▶ TRECHO DO DOCUMENTO:
Adeus, Samarkand. Pegamos, eu e as senhoras portuguesas, um ônibus intermunicipal juntos. Elas, para Bukhara. Eu, para Navoi, uma cidade grande no caminho, onde teria minha segunda experiência de visitar uma cidade na Ásia Central sem ter absolutamente nenhuma referência sobre ela em meu livro-guia de viagem. Nada, nenhum parágrafo.
Eu sabia, há anos, que Navoi tinha coisas interessantes. Por exemplo: um mausoléu islâmico de grande importância, do século XI, sobrevivente de Gengis Khan. Mas só saber algo sobre a cidade que estaria visitando não me salvaria de ficar, talvez, em um hotel ainda pior do que o de minha visita a Isfara, no Tajiquistão, em 2012. Foi naquela vez que eu também não tinha nenhuma informação sobre a cidade em meu guia. Acabei dormindo em Isfara em um lugar tão horroroso que desenvolvi um infecção que me levaria a urinar sangue quando estava chegando, alguns dias depois, a Dushanbe. Estava um pouco nervoso com a possibilidade de, em Navoi, acabar passando a noite em um pulgueiro apodrecido novamente.

▶ SUA TAREFA:
Dê continuidade ao relato da viagem de Samarkand a Navoi, começando logo após a última frase.

▶ DADOS DO EXERCÍCIO:

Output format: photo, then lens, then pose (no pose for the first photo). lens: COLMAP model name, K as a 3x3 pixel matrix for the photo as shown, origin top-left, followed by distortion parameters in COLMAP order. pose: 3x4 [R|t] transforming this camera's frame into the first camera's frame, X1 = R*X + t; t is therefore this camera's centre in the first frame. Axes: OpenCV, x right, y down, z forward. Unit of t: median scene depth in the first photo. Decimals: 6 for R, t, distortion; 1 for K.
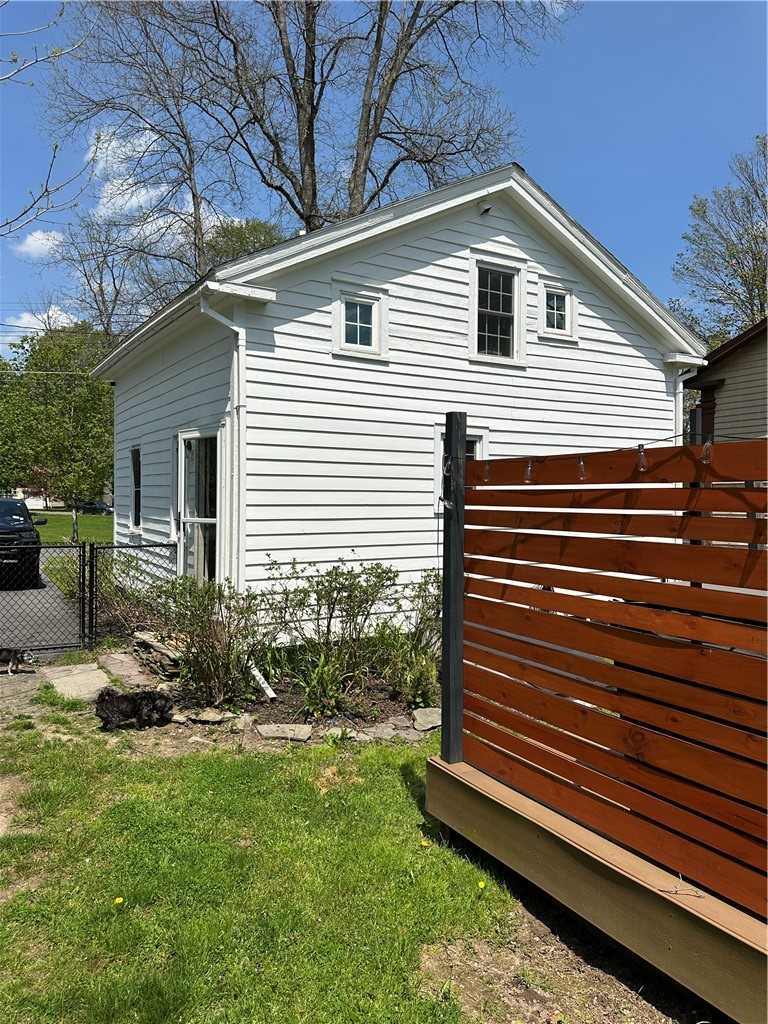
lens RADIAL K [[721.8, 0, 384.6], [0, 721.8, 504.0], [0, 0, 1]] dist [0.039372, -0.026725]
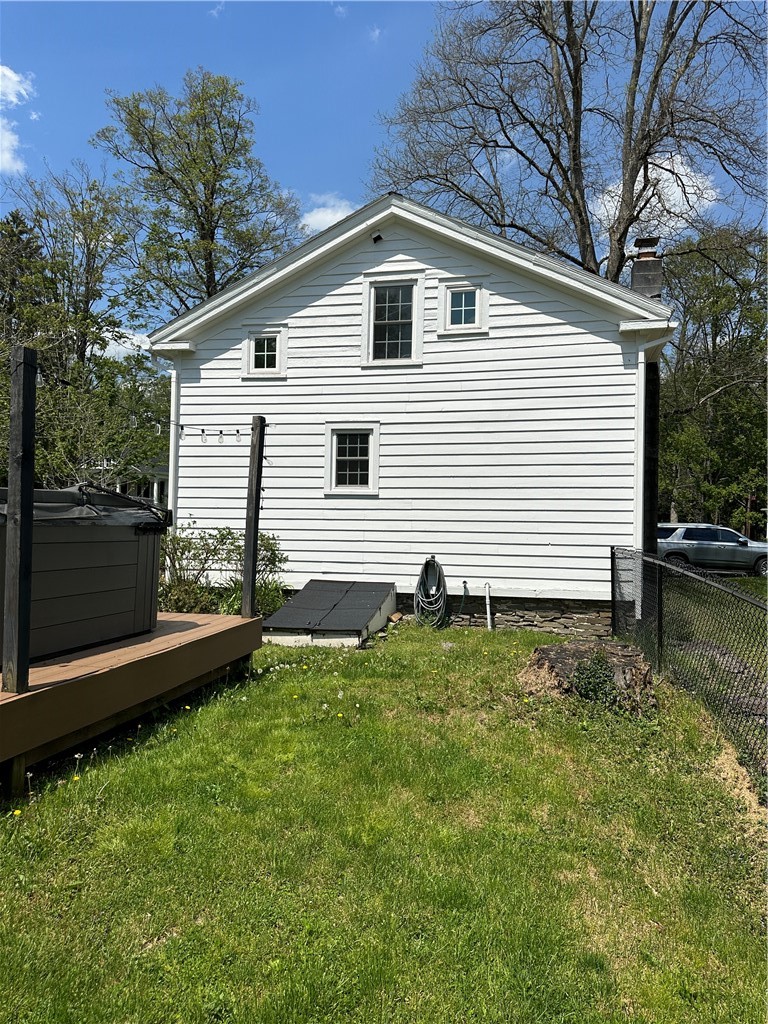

▶ RESULTADO DO EXERCÍCIO:
Pensando nisso, procurei, antes de vir para a Ásia desta vez, me preparar bem melhor do que me preparei em 2012 para a experiência desagradável em Isfara. Imprimi mapas da Navoi. Pesquisei um roteiro de passeios, vi onde ir, que locais visitar, em qual ordem. Separei algumas opções de possíveis hotéis, marquei o local onde eles ficavam no mapa. Mas algumas dúvidas perduravam. Onde, exatamente, o ônibus vindo de Samarkand iria me deixar? Mesmo olhando com lupa fontes de informação na internet encontrei informações desencontradas. Poderia ser na periferia da cidade, como ocorreu em Samarkand quando cheguei de Termez, ou em algum outro lugar distante de qualquer ponto de referência, longe dos locais mais conhecidos. Como, exatamente, eu me deslocaria dentro da cidade, como chegaria ao hotel, como chegaria aos locais que queria visitar?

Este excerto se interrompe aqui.